The average 401(k) balance skyrocketed nearly 32% in 2009 more than making up for the massive losses of 2008.
But more participants took loans against their 401(k)s - a dangerous trend that could lead to a decrease in retirement savings, according to a report released on Monday by the Employee Benefit Research Institute (EBRI) and the Investment Company Institute (ICI) analyzing a group of consistent participants.
Meanwhile, more and more young and newly-hired employees are choosing target-date funds for their retirement accounts, although overall target-date funds represent only one-tenth of 401(k) assets.
The rise in 2009 was in line with the 2003–2007 pattern of steady increase in account balances and in contrast to the 27.8% decline in 2008, according to the EBRI/ICI report, 401(k) Plan Asset Allocation, Account Balances, and Loan Activity in 2009. The report is based on the records of 20.7 million participants at the end of 2009, including 4.3 million participants who have had 401(k) accounts with the same 401(k) plan each year from year-end 2003 through year-end 2009.

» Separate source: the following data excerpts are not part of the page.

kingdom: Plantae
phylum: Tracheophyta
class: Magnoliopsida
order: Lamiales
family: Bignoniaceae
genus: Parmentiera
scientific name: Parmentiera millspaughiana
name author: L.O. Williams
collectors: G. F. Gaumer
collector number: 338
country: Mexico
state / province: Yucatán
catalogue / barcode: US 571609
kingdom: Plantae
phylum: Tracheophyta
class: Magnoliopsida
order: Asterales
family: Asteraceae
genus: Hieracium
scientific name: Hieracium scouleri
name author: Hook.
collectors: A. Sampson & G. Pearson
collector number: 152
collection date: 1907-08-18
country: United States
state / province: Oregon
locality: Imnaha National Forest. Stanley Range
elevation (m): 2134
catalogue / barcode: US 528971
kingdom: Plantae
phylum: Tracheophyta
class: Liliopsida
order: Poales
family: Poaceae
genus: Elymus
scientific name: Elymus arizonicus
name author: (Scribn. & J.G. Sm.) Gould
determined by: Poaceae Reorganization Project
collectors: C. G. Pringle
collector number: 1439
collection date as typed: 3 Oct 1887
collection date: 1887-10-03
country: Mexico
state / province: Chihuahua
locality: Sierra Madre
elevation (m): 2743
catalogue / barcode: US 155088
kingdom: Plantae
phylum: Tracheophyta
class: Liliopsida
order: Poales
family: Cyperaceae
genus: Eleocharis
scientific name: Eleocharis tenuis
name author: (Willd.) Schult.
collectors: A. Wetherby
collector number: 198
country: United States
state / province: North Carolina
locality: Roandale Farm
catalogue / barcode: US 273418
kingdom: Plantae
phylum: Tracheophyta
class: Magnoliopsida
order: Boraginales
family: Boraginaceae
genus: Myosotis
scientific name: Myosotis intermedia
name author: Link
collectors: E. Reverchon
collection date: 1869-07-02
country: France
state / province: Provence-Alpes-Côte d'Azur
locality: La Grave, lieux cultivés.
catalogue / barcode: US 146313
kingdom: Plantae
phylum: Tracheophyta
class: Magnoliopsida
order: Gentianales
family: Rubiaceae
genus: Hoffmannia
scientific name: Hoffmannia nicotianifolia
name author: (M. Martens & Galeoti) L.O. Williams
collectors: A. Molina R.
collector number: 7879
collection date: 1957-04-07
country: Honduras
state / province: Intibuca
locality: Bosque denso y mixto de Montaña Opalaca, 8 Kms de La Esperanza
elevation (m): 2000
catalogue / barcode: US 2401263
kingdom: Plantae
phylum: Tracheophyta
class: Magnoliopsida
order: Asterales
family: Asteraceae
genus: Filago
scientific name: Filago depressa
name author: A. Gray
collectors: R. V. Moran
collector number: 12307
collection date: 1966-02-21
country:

“Retirement savers, by continuing to invest paycheck-by-paycheck, saw the benefits of being in the market in 2009, as stock values generally climbed during the year,” said Sarah Holden, ICI senior director of retirement and investor research, in a statement.
Although 401(k) balances fluctuate based on the stock market, between 2003 and 2009 consistent participants saw an average annual growth rate of 10.5%, jumping to $109,723 as of Dec. 31, 2009, up from $61,106 at year-end 2003. Meanwhile, the Standard & Poor’s 500 stock index rose 26.5% in 2009, while the Russell 2000 index, which measures the small-cap segment of U.S. stocks, shot up 27.2%.
Even though 401(k) balances are growing, 21% of participants in plans offering loans had loans outstanding, an increase from the 18% on Dec. 31, 2008 and Dec. 31, 2007. At the end of 2009, 89% of 401(k) participants were in plans offering loans.
While more participants are taking out loans on their retirement accounts, fewer are investing in company stock, with the percentage falling by half of a percentage point to 9.2% in 2009. Recently hired 401(k) participants were generally less likely to hold employer stock, the report said.
The majority of 401(k) assets continued to be invested in stocks, with on average 60% of 401(k) participants’ assets invested in equity securities. Thirty-six percent were in bond securities.
By the end of 2009, 31% of the account balances of recently hired participants in their 20s were invested in target-date funds, a jump of almost 23% from year-end 2008.